South Africa’s health products regulator on Monday said it would not approve Russia’s Sputnik V COVID-19 vaccine due to concerns it could increase the risk of HIV infection among men.
The decision was based on earlier studies testing the safety of a modified form of adenovirus – a type of virus that causes respiratory infections – known as the Ad5 and contained in the Russian jab.
“Use of the Sputnik V vaccine in South Africa, a setting of a high HIV prevalence and incidence, may increase the risk of vaccinated males acquiring HIV,” the South African Health Product Regulatory Authority (SAHPRA) said in a statement.
It noted that the company behind the application for the use of Sputnik V in South Africa had no proof the formula would be safe “in settings of high HIV prevalence.”

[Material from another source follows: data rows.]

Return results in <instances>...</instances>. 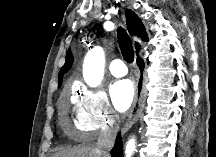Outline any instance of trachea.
I'll list each match as a JSON object with an SVG mask.
<instances>
[{
	"label": "trachea",
	"instance_id": "1",
	"mask_svg": "<svg viewBox=\"0 0 216 157\" xmlns=\"http://www.w3.org/2000/svg\"><path fill=\"white\" fill-rule=\"evenodd\" d=\"M117 39L124 59L128 63H132L134 61V49L127 32L122 27L117 29ZM138 48H140L139 45ZM142 63L144 64L143 60Z\"/></svg>",
	"mask_w": 216,
	"mask_h": 157
}]
</instances>
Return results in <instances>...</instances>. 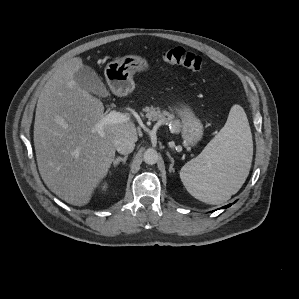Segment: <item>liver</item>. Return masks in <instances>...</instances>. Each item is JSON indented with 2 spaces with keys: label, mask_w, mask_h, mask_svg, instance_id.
<instances>
[{
  "label": "liver",
  "mask_w": 299,
  "mask_h": 299,
  "mask_svg": "<svg viewBox=\"0 0 299 299\" xmlns=\"http://www.w3.org/2000/svg\"><path fill=\"white\" fill-rule=\"evenodd\" d=\"M82 66V59L74 57L54 72L39 95L34 123L39 173L55 195L75 206L89 203L114 161L118 142L138 139L130 121L95 130L104 106L75 82Z\"/></svg>",
  "instance_id": "1"
}]
</instances>
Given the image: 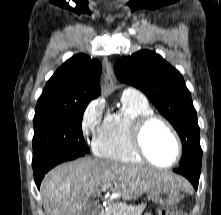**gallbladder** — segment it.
Wrapping results in <instances>:
<instances>
[{
    "mask_svg": "<svg viewBox=\"0 0 221 215\" xmlns=\"http://www.w3.org/2000/svg\"><path fill=\"white\" fill-rule=\"evenodd\" d=\"M93 210H94V203L90 202V203L87 204V206H86V208H85L82 215H92Z\"/></svg>",
    "mask_w": 221,
    "mask_h": 215,
    "instance_id": "1",
    "label": "gallbladder"
}]
</instances>
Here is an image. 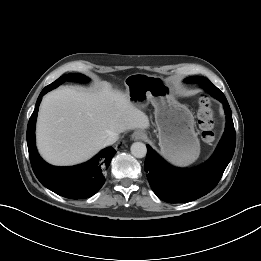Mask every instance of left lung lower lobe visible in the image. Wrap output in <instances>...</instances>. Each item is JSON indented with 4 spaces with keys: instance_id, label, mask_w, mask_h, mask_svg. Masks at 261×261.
Listing matches in <instances>:
<instances>
[{
    "instance_id": "0a47b994",
    "label": "left lung lower lobe",
    "mask_w": 261,
    "mask_h": 261,
    "mask_svg": "<svg viewBox=\"0 0 261 261\" xmlns=\"http://www.w3.org/2000/svg\"><path fill=\"white\" fill-rule=\"evenodd\" d=\"M194 81L223 103L227 120L226 129L212 157L192 169L171 166L147 146L144 164L146 176L157 197L168 203L190 202L209 193L221 179L235 150L236 135L227 99L207 78L198 76Z\"/></svg>"
}]
</instances>
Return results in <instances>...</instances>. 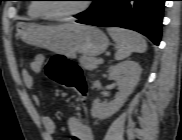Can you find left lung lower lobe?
<instances>
[{"label":"left lung lower lobe","mask_w":182,"mask_h":140,"mask_svg":"<svg viewBox=\"0 0 182 140\" xmlns=\"http://www.w3.org/2000/svg\"><path fill=\"white\" fill-rule=\"evenodd\" d=\"M99 0L77 22L135 30L159 45L165 0Z\"/></svg>","instance_id":"obj_1"}]
</instances>
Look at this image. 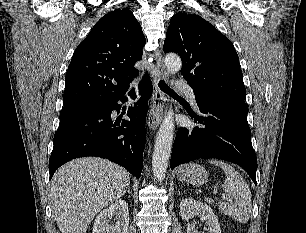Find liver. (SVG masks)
<instances>
[{
	"label": "liver",
	"mask_w": 306,
	"mask_h": 233,
	"mask_svg": "<svg viewBox=\"0 0 306 233\" xmlns=\"http://www.w3.org/2000/svg\"><path fill=\"white\" fill-rule=\"evenodd\" d=\"M129 185V173L105 159L86 157L62 166L49 190L61 233H86L95 215L121 198Z\"/></svg>",
	"instance_id": "6515ba94"
}]
</instances>
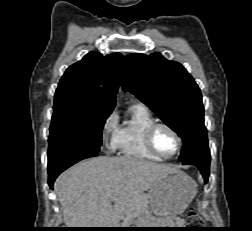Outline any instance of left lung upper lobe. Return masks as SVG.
<instances>
[{
  "label": "left lung upper lobe",
  "mask_w": 252,
  "mask_h": 231,
  "mask_svg": "<svg viewBox=\"0 0 252 231\" xmlns=\"http://www.w3.org/2000/svg\"><path fill=\"white\" fill-rule=\"evenodd\" d=\"M121 83L183 138L182 162L210 156L201 92L180 63L159 53L129 54Z\"/></svg>",
  "instance_id": "left-lung-upper-lobe-1"
}]
</instances>
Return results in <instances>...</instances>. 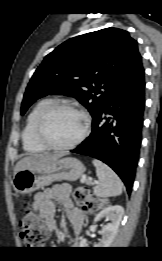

“Speculation regarding the association between adenovirus type-5 vectored vaccines and HIV transmission in high-risk groups has been based on small-scale studies,” it said in a statement.
The institute pointed to several clinical studies on over 7,000 participants that showed “there was no statistically significant increase of HIV-1 infection among adenovirus type-5 vectored vaccine recipients when all study participants and follow-up time were considered.”
South Africa, the country worst hit by the pandemic in Africa, also has the world’s highest number of people living with HIV.
It has been struggling with vaccine hesitancy.
Meanwhile, the World Health Organization has not yet given Sputnik V the green light for emergency use, although it is being administered in at least 45 countries.